Summary and Conclusions
Overall this has been an interesting project with which to learn about machine learning algorithms such as artifical neural networks. I think there are limitations though in how accurately we can predict the power values from the wind speed values given the relatively small size of the dataset and the single input feature. In addition there is a lack of detail around the source of the dataset and what exactly the measurements represent. The first time I looked at the data I wondered if the data values represented measurements over a particular period of time and if the lower values of power might be related to the time taken for the turbines to get up and running before they could generate any power. However looking at the raw data in the csv file, the rows are ordered by ascending values of speed column with the corresponding power values in the other column.
However given this it is still very impressive to see how in a few lines of code a machine learning model can learn to perform such as task by analysing some training examples. All the models developed managed to resemble the general shape of the curve of the data with the artificial neural networks performing better than the linear regression models.
Creating a better artificial neural network does seem to involve quite a bit of trial and error in terms of selecting the number of neurons, the number of layers, the activation functions and setting the weights and bias parameters. I did research some of these parameters for this project that will be useful as a starting point for any future projects in this area but there is certainly a lot more to learn.
The various machine learning models developed in this project do seem to under predict the power values for the lower values of speed. This is as I expected earlier given that when wind speeds are too low to generate power, the stored power is often used later. The models also seems to extrapolate a value for wind speeds beyond the cut-off rate. I excluded some observations from the dataset where the power values were zero for valid reasons such as the turbines being powered off for safety reasons. I assumed that some of the zero values were related to maintenance reasons and excluded these values as outlined earlier. All other observations with zero power values were included as they provide valid information. I think it make sense not to be trying to predict values for a wind turbine that is turned off or not working. Clever and all as the neural networks are they do not know this and therefore it is important for the user to have an understanding of the dataset to avoid making nonsense predictions!
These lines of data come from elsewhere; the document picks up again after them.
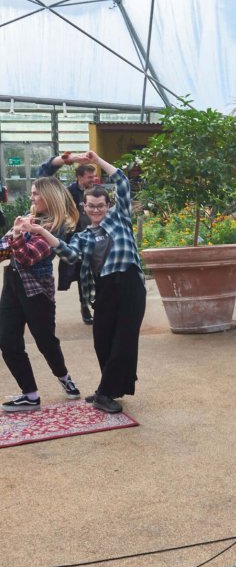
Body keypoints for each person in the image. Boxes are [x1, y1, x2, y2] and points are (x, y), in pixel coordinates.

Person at [23, 151, 146, 414]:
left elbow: (122, 180)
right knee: (102, 340)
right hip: (103, 289)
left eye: (101, 206)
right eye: (91, 206)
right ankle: (110, 388)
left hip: (129, 284)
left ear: (108, 205)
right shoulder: (85, 235)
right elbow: (69, 254)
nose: (97, 210)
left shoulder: (119, 218)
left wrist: (98, 160)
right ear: (84, 207)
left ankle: (104, 394)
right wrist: (43, 232)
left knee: (124, 339)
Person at [0, 174, 81, 412]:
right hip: (13, 283)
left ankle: (64, 377)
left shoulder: (58, 226)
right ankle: (30, 394)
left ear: (49, 195)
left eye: (36, 193)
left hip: (37, 289)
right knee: (6, 340)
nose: (31, 197)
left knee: (45, 341)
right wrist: (12, 237)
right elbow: (3, 251)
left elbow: (28, 257)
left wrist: (15, 237)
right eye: (32, 193)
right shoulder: (28, 218)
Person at [36, 155, 98, 324]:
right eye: (89, 177)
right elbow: (43, 175)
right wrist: (63, 159)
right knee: (81, 275)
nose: (93, 179)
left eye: (94, 176)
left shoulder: (97, 192)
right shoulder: (68, 192)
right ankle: (85, 307)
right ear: (79, 177)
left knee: (96, 274)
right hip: (75, 241)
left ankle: (96, 305)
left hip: (95, 240)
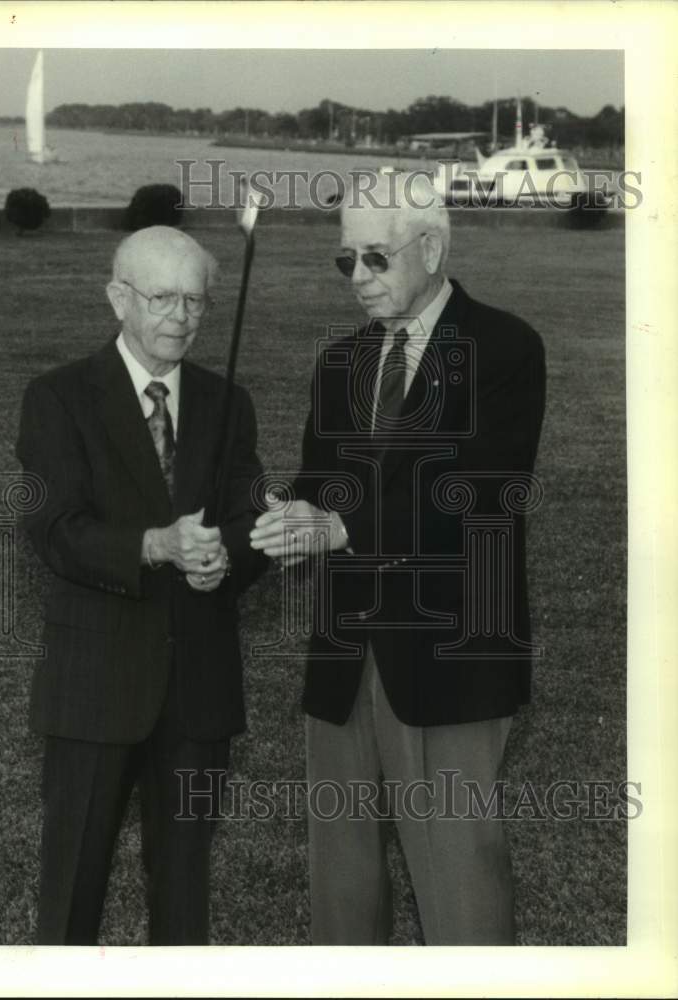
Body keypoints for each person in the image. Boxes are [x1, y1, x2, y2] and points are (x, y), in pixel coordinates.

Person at [250, 171, 546, 945]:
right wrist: (275, 521)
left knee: (460, 888)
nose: (358, 278)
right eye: (344, 260)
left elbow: (476, 491)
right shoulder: (340, 362)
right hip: (343, 657)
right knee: (341, 889)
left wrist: (337, 528)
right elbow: (318, 486)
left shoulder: (504, 347)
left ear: (432, 248)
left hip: (452, 655)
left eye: (375, 258)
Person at [16, 225, 266, 945]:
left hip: (198, 690)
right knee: (72, 894)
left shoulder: (228, 402)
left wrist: (227, 560)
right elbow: (54, 529)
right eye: (162, 298)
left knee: (184, 898)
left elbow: (248, 519)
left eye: (195, 301)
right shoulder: (58, 397)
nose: (181, 317)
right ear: (117, 298)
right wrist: (156, 545)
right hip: (93, 686)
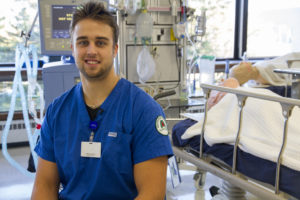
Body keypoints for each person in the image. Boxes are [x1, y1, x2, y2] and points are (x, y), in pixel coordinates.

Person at [31, 1, 173, 199]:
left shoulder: (143, 111)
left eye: (100, 42)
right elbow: (44, 187)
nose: (91, 51)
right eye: (83, 42)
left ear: (114, 49)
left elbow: (152, 194)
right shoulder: (57, 112)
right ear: (72, 48)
I did experiment with leaving all the observations in, however for each model the power values at the higher wind speed end of the curve were underestimated. The neural networks performed better in each case than the polynomial regression models. The 4th degree polynomial did perform better than the 3rd degree polynomial at the lower wind speed end but otherwise the models performed almost the same. The neural network models perform better overall than the polynomial regression models, particularly at the lower and upper ends of wind speed values. The second neural network had an extra layer added in and more neurons in each layer. This did increase the processing time though. The improvement in accuracy gained was relatively small. I also experimented with reducing the number of neurons and layers and this model had a slightly higher cost than the other two variations. I guess you could spend a long time trying out all the options and this notebook could be even longer!. Having too many neurons and too many layers might result in longer processing times. However once a model is perfected it can be saved for later use. I did find that running predictions for individual values in this notebook did generate some tensorflow warning messages.
The learning curves for the neural networks showed that the loss fell quite dramatically for the first 100 or so iterations but then it levels off and does not come down below a particular value despite playing around with the parameters. Overall two of the neural network models ended up being the same and cannot really be distinguished when plotted together.
In the end the dataset provided here is relatively small so there is a limit to the accuracy that can be achieved. The research shown earlier did suggest that there is known to be a lot of uncertainty in predicting power generated from a wind turbine using local wind speed data. The variance in the power output is greatest near the rated wind speeds which can be seen at the upper ends of the plots. More data points and additional features would help in increasing the accuracy level.